*EXERCISE INSTRUCTIONS:*
**a)** In the blog post about grandchildren and burn scars, how many family members moved together onto the ranch?
**b)** Pick up the blog post about grandchildren and burn scars after its final line and keep writing.

Thursday, April 29, 2010

Through the Eyes of Children

Do you ever wonder how our children learn what to say and do in there lives? I feel they are always watching and listening and learning from the people they are around.
My grandchildren have been a huge part of my life and I pray they are picking up some of the lessons I have tried to teach them. This is a little story I have written about some of the life lessons we all need in our lives.

Through the Eyes of Children

My four-year-old excited granddaughter, Sophia, pulled me into her preschool class announcing, “Mrs. Bowman come quick and meet my grandma”. She had a sunny expression on her face and her two blonde ponytails bounced in the air as she jumped around. As the teacher approached, Sophia shouted aloud, “ This is my GRANDMA and she is all fired up!” Suddenly the teacher and I looked at each other with a puzzled look on our faces not understanding what she was talking about. I looked down at her little hand in mine and noticed she was looking at the burn scars I had on my arms. My husband and I had been burned up literally five years prior in a motor home accident and that is how she was introducing me to her teacher. I explained it to Mrs. Bowman, and I stood in pride of my granddaughter being proud of the difference in me.
I have four other grandchildren and they all look at our burn scars differently. They do not know us any other way. Our youngest granddaughter, Isabella, is the apple of her grandpa’s eye and baby, Mason, is rocked to sleep in the rocker that rocked his mother. One day we were all eating Sunday dinner together and our oldest grandson was sitting next to his grandpa. He was quiet as he put his hand on top of his granddad’s hand, which had four fingers, amputated from the fire. Sebastian had a serious look on his face and said, “Grandpa if you would take a nap everyday your fingers would grow back”. It was such a loving thought, and, of course, we all wished that were possible.
Our complete family totaling eleven moved together on a ranch five years ago, and I have been able to be with three of the grandchildren almost daily their entire life. With three generations living together, we are able to help each other and learn the old and new ways of life. I believe it is every mother and grandmother’s dream come true.
I did not know my grandparents, and my parents passed away when I was very young.
I had no role models to follow, but I knew what kind of parent and grandparent I wanted to be. Having the joy of the Lord in my life was my direction, so our days are filled with fun and laughter and song.
Because we have differences with our scars, I have tried to teach my grandchildren how to handle disfigurements or handicaps of any kind. I am always proud when they just go up to the person and treat them like they would anyone else, instead of standing back and starring or making a comment.
One day five year old Giovanna, and I went to lunch at Wendy’s. There was an obese woman that came and sat at the table beside us. As she passed by she noticed my pretty little granddaughter and said “”Hello”. Giovanna pressed close to me and did not answer.
I told her it was all right but also brought to her attention how pretty the lady was and that she had brilliant blue eyes. We must always look for the good in people I told her. Before I knew it she turned around at the table and looked at the lady and said, “ you have beautiful blue eyes”. The lady smiled and I noticed her whole countenance changed, and so did my granddaughter’s. As we left we talked about the warm fuzzy feeling she had inside because she treated someone that had a difference very special.
I can go on forever telling little stories, but the most wonderful thing in the world is being a grandparent. To hear each one call out each day, “GRANDMA”, as if they had not seen me for weeks. They always want to be with me, playing hide in seek in the tall mustard grass, and swimming in the pond on a warm sunny day. We ride up the mountain singing “You are my Sunshine” and at the end of the day they say “Grandma I Love You”. Life cannot be more wonderful.

*EXCERPTED RECORDS:*
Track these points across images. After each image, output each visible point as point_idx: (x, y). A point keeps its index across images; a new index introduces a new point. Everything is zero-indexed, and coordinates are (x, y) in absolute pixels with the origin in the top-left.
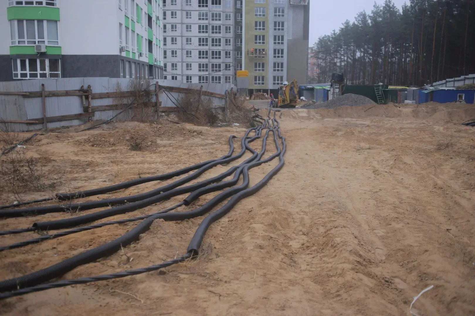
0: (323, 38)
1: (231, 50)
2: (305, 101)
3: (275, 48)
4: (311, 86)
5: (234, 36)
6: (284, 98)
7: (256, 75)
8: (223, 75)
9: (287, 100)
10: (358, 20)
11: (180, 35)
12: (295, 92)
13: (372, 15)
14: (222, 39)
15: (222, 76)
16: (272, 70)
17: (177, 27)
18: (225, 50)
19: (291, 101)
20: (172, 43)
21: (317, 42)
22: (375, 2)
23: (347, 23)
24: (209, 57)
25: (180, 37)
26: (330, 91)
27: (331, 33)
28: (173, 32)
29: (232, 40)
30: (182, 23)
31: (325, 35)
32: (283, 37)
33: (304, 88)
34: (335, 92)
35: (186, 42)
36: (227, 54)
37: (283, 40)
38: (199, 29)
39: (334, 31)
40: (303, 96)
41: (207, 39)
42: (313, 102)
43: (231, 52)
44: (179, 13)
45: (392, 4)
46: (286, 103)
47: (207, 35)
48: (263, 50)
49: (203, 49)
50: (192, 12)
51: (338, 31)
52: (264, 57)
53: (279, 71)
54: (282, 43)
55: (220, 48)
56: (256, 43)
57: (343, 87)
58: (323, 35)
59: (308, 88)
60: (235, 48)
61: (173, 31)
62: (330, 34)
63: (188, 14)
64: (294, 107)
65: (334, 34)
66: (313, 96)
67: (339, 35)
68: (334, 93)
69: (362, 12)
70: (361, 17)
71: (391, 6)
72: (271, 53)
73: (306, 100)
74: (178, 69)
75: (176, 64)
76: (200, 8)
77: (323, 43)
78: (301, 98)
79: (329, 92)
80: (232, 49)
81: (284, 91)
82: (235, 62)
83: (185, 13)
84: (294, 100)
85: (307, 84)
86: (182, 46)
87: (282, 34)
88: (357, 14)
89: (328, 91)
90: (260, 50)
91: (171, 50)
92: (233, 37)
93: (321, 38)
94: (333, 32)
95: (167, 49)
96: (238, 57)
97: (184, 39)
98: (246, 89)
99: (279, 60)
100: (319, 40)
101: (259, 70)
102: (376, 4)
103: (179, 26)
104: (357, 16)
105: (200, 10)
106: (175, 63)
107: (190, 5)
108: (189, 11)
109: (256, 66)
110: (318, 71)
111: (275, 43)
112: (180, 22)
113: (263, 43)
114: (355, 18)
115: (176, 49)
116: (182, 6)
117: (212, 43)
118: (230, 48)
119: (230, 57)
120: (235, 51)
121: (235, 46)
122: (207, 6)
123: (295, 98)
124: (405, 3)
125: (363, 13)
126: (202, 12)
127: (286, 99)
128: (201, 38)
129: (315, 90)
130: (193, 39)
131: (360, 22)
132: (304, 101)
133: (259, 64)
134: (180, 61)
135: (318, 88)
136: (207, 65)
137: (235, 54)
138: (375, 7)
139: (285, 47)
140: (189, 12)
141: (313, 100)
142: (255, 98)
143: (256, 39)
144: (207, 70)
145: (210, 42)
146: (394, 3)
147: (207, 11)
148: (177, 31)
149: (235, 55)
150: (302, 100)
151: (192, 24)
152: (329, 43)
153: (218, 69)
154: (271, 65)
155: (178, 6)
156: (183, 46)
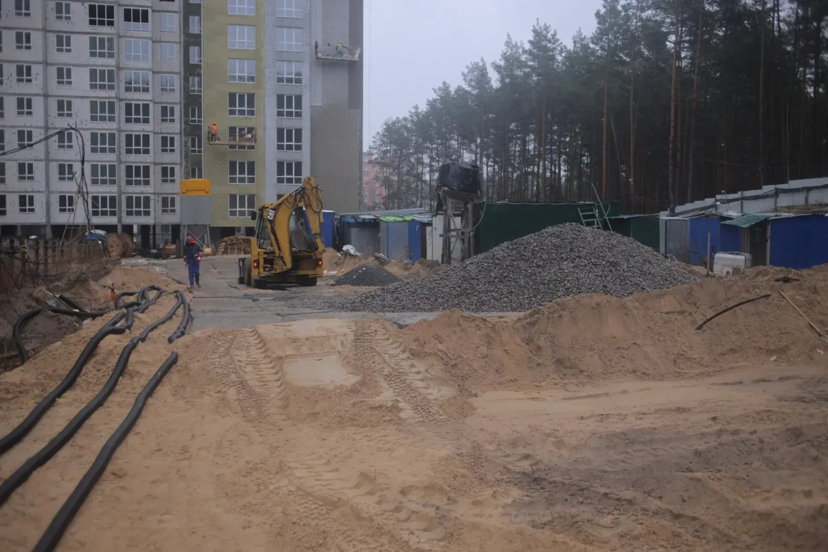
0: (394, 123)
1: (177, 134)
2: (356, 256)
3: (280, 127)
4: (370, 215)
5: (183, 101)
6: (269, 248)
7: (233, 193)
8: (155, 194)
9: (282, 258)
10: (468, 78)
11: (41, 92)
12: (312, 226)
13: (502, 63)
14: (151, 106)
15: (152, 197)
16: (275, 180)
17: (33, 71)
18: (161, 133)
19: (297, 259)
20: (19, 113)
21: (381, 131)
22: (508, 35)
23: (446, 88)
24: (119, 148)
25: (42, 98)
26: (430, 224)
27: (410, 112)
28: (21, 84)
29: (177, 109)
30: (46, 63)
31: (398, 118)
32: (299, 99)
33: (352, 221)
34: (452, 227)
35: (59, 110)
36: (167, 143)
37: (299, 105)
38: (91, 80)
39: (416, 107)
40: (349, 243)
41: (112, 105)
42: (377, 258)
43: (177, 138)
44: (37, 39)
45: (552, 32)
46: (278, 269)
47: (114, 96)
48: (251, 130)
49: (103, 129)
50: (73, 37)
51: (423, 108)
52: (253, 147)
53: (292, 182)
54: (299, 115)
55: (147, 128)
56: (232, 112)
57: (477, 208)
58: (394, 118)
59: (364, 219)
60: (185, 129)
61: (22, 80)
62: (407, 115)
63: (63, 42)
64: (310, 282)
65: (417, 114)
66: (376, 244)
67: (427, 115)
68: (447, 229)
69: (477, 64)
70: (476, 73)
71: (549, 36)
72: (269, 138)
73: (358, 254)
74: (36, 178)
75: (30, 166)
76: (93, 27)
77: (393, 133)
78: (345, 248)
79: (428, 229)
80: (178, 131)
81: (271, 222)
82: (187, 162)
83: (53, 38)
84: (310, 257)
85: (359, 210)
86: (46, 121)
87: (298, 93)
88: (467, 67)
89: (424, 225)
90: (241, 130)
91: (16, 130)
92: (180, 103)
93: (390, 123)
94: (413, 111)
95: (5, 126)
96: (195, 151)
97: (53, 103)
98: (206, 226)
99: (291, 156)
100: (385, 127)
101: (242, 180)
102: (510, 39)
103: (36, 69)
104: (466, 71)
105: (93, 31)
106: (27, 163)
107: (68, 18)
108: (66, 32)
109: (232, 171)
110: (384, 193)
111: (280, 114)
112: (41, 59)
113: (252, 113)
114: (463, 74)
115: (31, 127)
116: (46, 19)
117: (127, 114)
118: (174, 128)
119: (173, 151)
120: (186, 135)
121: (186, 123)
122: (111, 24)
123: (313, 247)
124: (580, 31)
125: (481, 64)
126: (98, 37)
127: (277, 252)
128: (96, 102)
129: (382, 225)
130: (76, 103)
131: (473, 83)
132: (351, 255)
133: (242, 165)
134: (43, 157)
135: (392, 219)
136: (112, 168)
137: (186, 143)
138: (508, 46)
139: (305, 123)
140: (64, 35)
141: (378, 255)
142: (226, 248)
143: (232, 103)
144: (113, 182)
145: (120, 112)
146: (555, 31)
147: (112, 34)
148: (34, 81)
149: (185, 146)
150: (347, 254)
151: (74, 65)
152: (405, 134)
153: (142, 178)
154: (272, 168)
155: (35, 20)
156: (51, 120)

--

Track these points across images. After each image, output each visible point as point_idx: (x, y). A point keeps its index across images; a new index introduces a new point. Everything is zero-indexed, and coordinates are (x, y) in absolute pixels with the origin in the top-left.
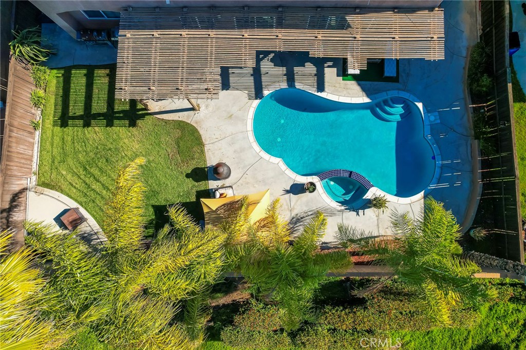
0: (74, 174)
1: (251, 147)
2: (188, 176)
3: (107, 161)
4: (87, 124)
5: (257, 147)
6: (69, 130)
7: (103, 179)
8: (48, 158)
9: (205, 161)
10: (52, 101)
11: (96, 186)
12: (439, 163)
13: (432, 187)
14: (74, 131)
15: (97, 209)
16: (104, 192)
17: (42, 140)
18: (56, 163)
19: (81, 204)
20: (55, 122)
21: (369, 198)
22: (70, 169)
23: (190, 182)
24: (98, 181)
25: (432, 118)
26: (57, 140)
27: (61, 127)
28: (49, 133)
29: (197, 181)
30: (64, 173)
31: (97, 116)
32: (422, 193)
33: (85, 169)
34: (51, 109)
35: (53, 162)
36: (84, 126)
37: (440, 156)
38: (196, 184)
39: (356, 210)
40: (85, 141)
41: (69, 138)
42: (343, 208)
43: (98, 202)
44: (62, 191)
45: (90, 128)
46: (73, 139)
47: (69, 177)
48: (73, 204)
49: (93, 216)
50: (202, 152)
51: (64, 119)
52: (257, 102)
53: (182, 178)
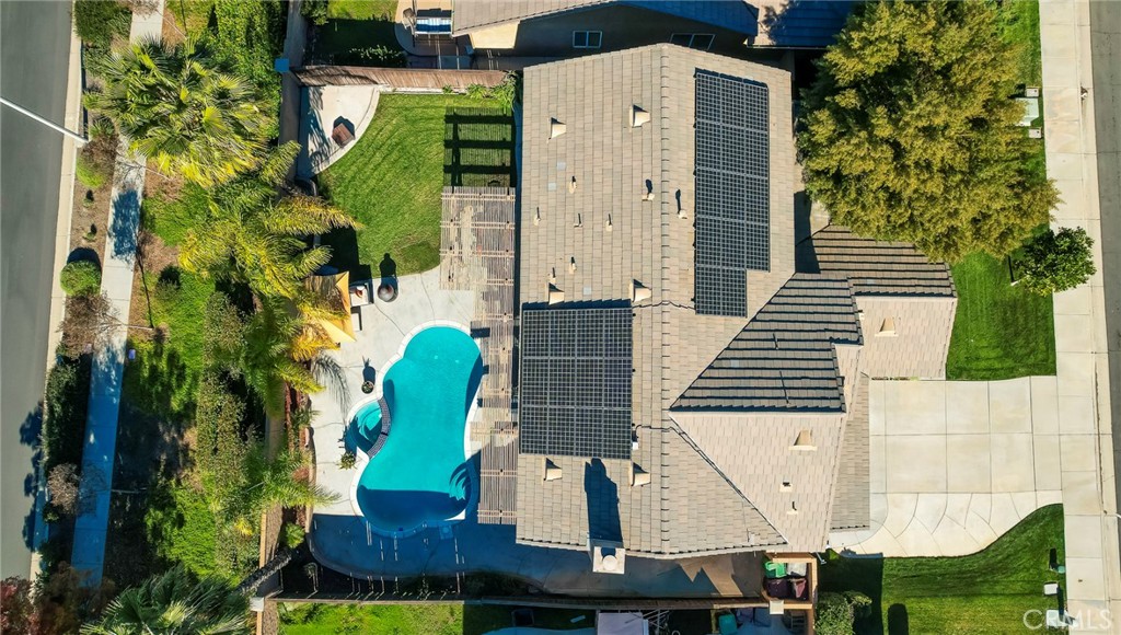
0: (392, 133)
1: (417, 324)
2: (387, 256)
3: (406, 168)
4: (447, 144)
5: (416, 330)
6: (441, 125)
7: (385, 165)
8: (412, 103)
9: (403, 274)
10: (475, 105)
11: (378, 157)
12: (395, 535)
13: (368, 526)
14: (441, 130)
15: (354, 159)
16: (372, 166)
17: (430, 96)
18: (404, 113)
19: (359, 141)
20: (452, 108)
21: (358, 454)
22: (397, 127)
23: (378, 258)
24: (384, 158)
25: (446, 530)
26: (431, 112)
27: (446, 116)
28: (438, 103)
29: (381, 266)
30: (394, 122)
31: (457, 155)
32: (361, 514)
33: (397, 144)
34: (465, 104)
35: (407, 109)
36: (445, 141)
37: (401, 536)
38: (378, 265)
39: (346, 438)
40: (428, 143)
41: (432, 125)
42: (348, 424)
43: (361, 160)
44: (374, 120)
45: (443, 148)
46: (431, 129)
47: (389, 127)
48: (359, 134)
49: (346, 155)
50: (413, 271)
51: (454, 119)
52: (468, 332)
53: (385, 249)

==

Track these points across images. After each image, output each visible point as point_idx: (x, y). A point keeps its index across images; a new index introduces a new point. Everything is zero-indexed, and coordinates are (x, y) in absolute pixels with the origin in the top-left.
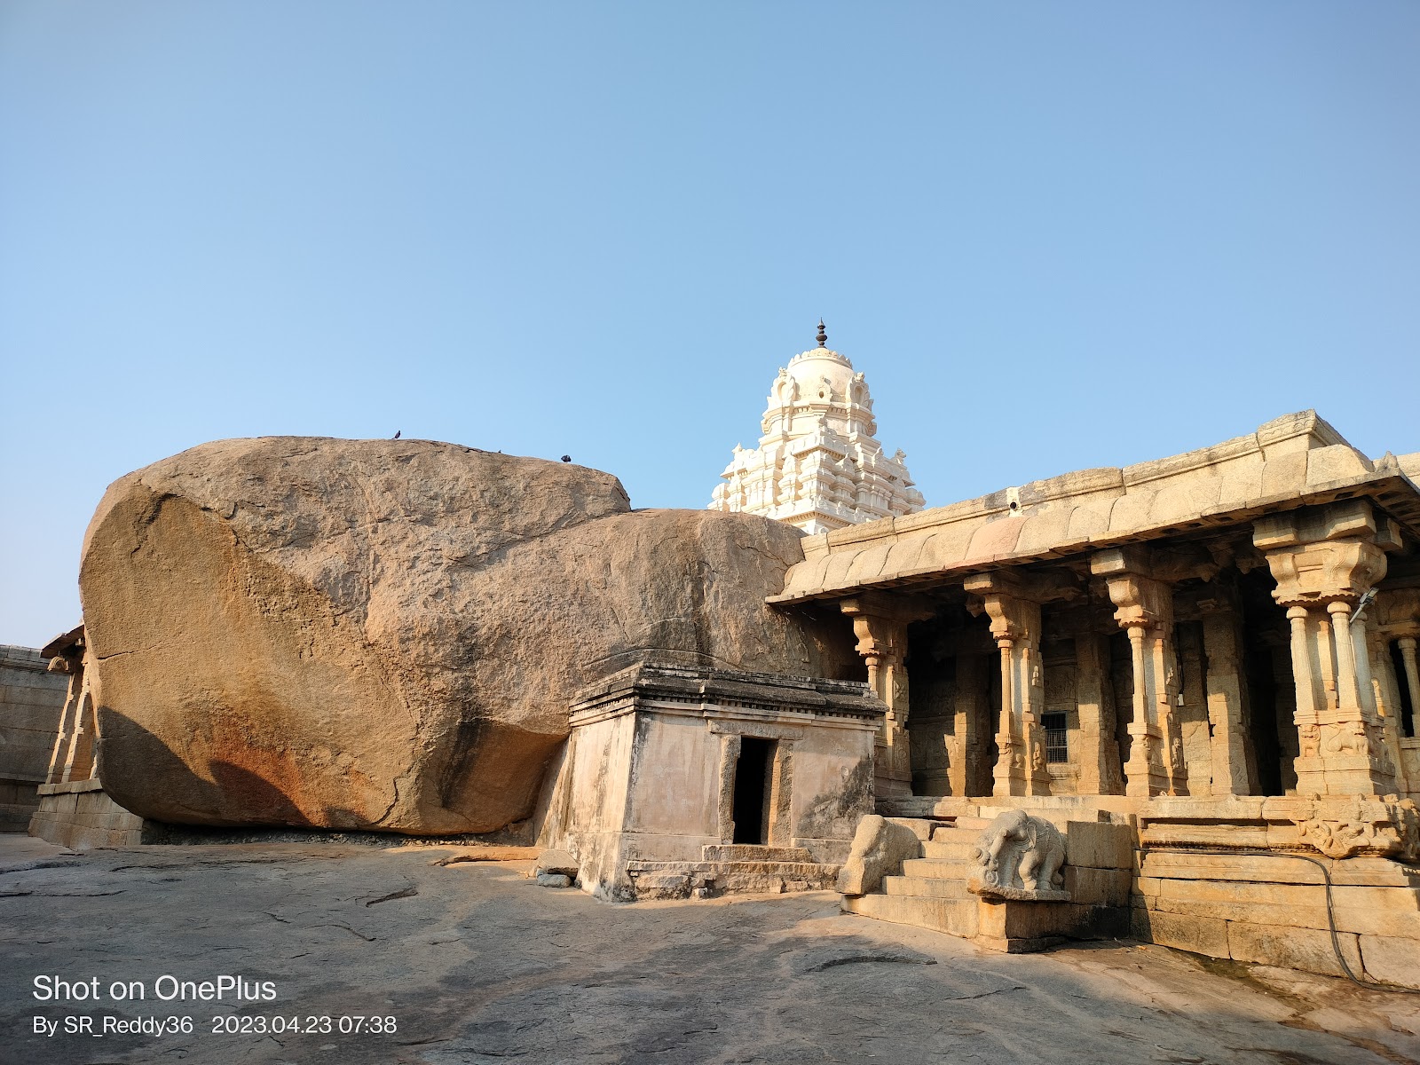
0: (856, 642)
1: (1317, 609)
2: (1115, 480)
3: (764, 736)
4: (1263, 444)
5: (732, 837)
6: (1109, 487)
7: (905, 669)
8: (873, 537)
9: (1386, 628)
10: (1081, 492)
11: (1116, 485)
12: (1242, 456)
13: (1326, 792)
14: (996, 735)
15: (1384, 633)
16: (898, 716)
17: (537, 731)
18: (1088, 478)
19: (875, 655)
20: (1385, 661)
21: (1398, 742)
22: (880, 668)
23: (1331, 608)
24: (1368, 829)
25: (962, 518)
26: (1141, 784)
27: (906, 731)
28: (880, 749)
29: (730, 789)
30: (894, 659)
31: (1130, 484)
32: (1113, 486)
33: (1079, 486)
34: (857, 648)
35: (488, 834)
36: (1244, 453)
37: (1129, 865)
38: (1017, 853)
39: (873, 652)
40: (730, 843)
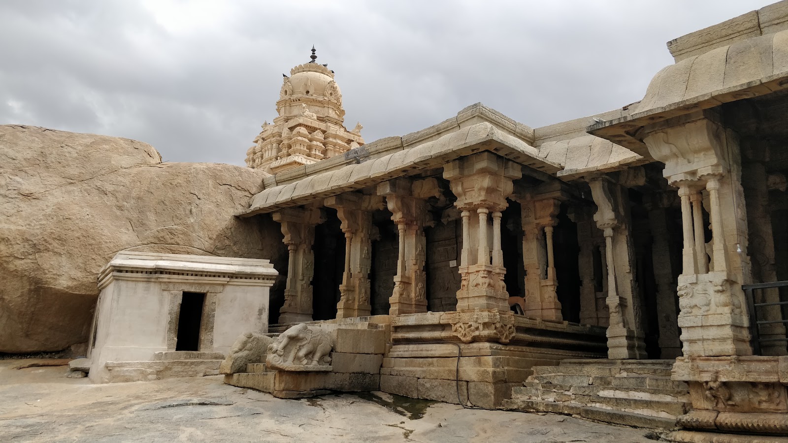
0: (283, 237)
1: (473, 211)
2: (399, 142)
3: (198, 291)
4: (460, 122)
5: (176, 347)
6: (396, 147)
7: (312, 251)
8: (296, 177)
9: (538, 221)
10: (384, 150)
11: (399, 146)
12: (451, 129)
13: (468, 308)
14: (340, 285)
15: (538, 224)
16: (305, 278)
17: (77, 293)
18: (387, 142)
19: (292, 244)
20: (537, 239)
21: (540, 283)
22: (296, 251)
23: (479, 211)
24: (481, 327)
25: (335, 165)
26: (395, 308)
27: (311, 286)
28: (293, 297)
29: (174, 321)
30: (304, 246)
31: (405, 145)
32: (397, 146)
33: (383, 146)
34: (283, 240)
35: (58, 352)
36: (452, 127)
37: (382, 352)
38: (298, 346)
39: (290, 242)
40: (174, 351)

*ANSWERS IN ORDER:*
**a)** Eleven.

**b)**
Monday, January 25, 2010

Freedom Hats

FREEDOM HATS

A few years ago my granddaughters took a class in knitting and immediately came home to tell me “Grandma you need to learn, “I calmly could hear myself say to them, “When I get old and sit around I will learn.”
Right after Christmas 2009 I sat and watched as my friend was making knitted hats for her boys with this little gadget called the Kniffy Knitter. I have been a seamstress for years and I knew I could do that quickly and it wouldn’t take forever, it seemed knitting took along time to finish. You would say I am a bit impatient. As I watched her quickly make a hat in a couple of hours it sparked my interest. Maybe this is not too bad after all!
After going and purchasing this knitter with yarn in hand I began. First, of course all my family members had hats and scarf’s to match. Then I found that Save the Children Organization needed hats for children in Africa. Before I knew it I was addicted, each time I was sitting down, in a meeting, watching T.V. or whatever, I was knitting. It relaxed me and gave me purpose knowing I was helping someone somewhere. With myself and several other ladies we filled a box with 140 hats to send off within a few months.
I tried to stop after that, but I could not do it! I had to continue. I have three baskets where the hats go when I finish each one.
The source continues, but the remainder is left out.